At 3am this tip was going to be: ‘reexamine the insanity of modern life’. But these 99 tips for a better world are supposed to be small, and there is nothing small (or very original) about that.

So instead, today’s tip is to find some time for healing. If you’re troubled, or worn out, or just have that sense that you could feel better, visit a healer of whichever variety you choose, or clear your schedule and go to bed early. Go for a walk, pick up the instrument you love to play, or put on some music while you make dinner.

As for me, I’m off to enjoy the rest of my holiday in a hammock surrounded by lush tropical growth. Low-level churning not included.

(Image credit)

99 tips for a better world: take a break (7 of 99)

I mentioned last week I’m going back on the road. Which is another way of saying I’m heading off to Bali for a week for a rest.

And so, today’s tip over at the glorious lip – take a break.

An important part of achieving an ambitious goal is taking time out to rest.

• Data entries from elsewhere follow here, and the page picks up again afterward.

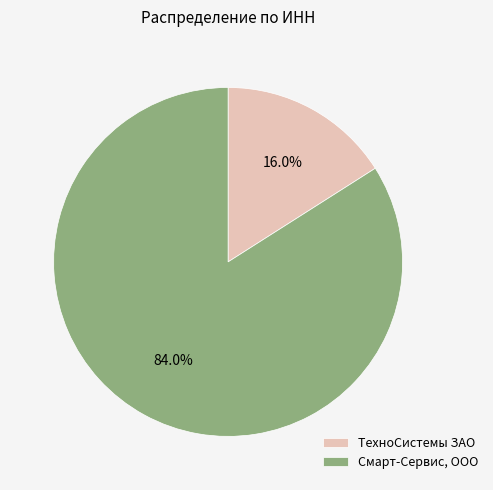

Which category has the biggest portion of the pie?

Смарт-Сервис, ООО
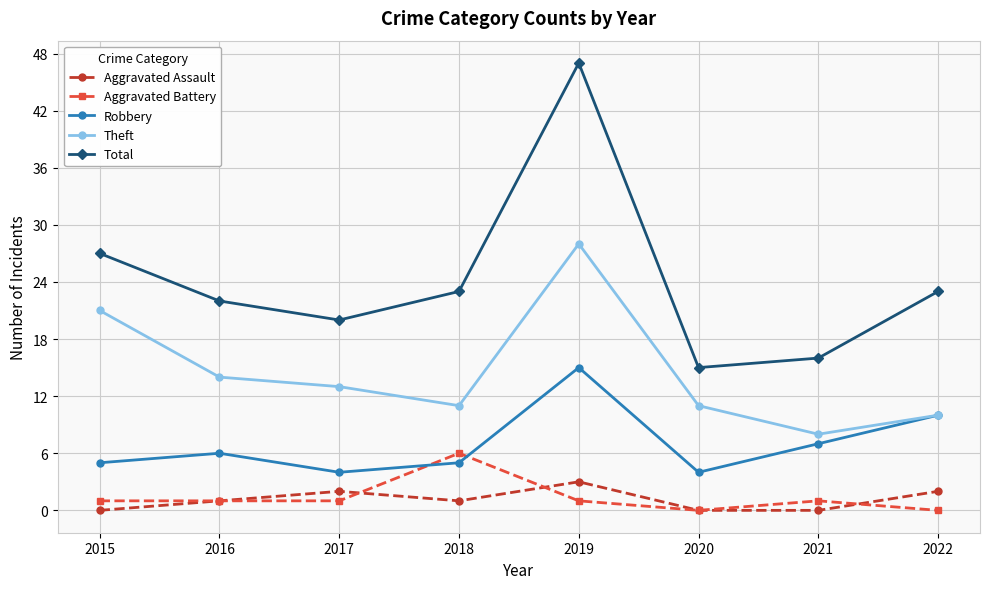

Which series has the largest total across all categories?

Total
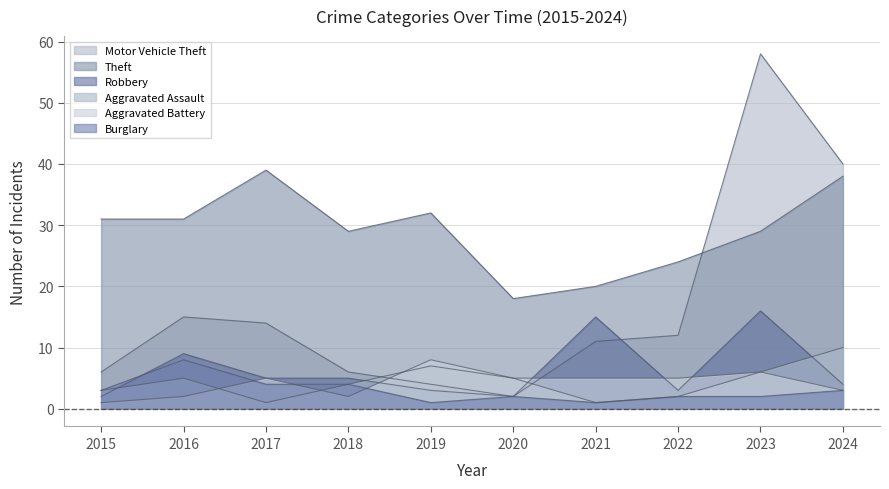

The Aggravated Assault series shows 3 at 2015. True or false?

True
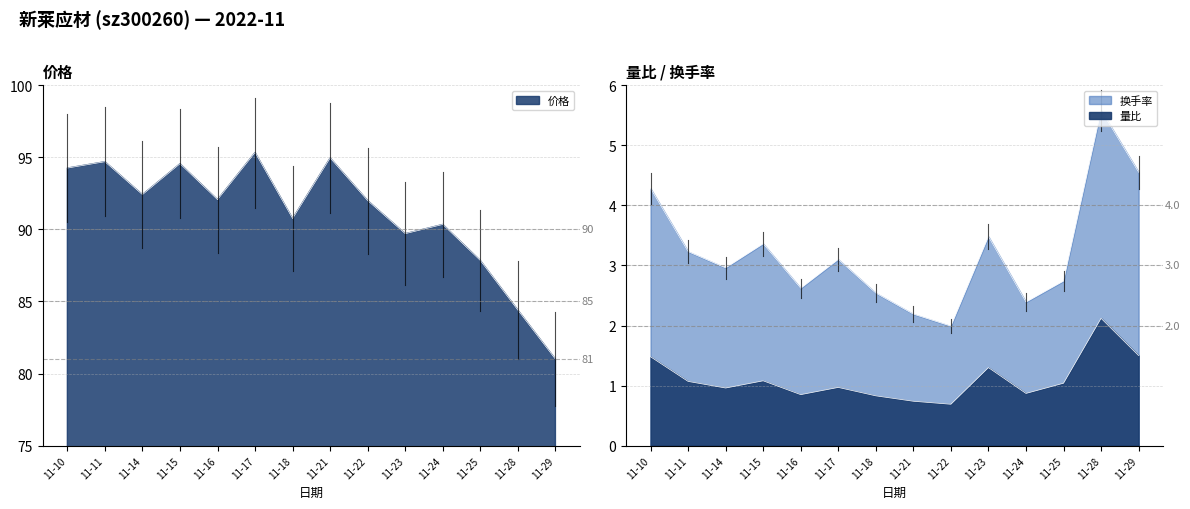

At which category does 换手率 reach its first local peak?

11-15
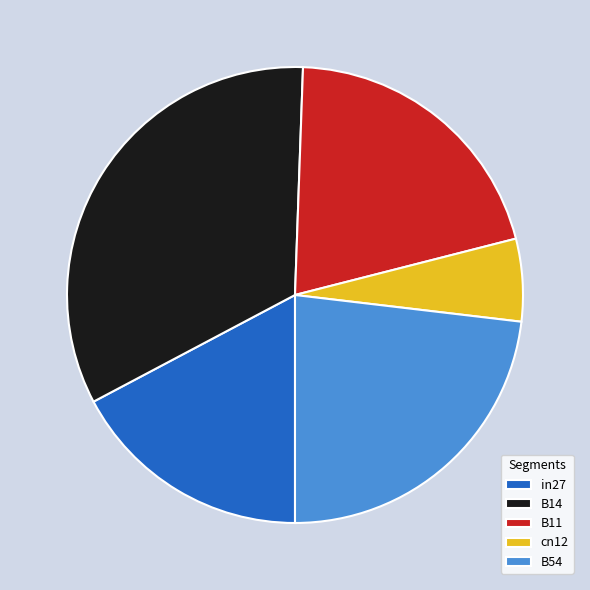

True or false: B14 accounts for 46% of the total.

False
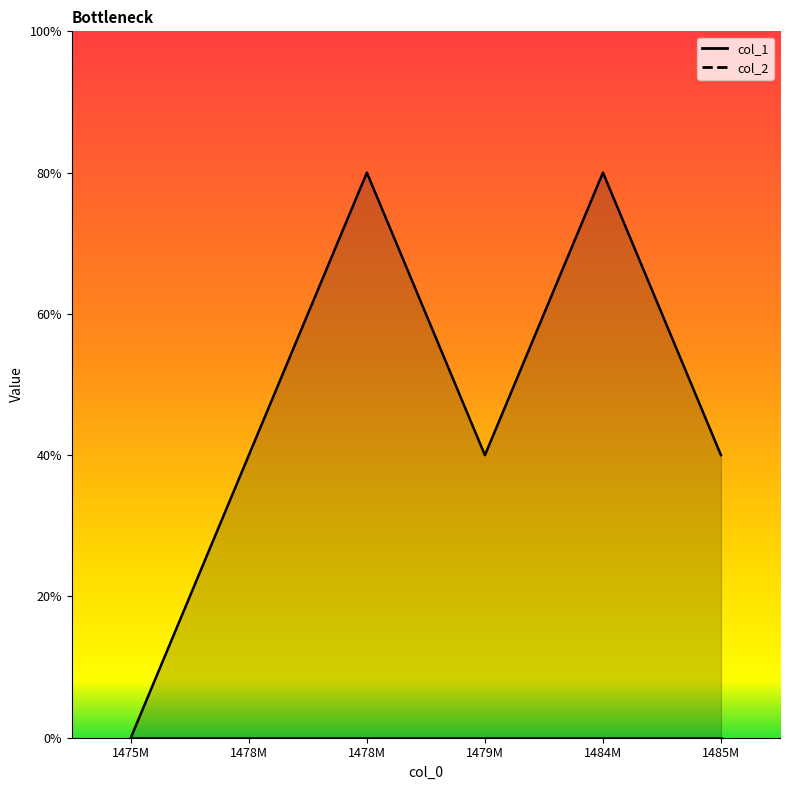

Approximately how many times larger is the value at 1484M compared to 1485M?

2.0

As God rested on the seventh day of creating the world, I am going to rest on the seventh of 99 tips for a better world.

I’m going somewhere quiet to sleep in, read books and go for long wandering walks in the middle of the day.

So this week, instead of 600 words from me, a few words from Wendell Berry on rest.

The Peace of Wild Things

When despair for the world grows in me
and I wake in the night at the least sound
in fear of what my life and my children’s lives may be,
I go and lie down where the wood drake
rests in his beauty on the water, and the great heron feeds.
I come into the peace of wild things
who do not tax their lives with forethought
of grief. I come into the presence of still water.
And I feel above me the day-blind stars
waiting with their light. For a time
I rest in the grace of the world, and am free.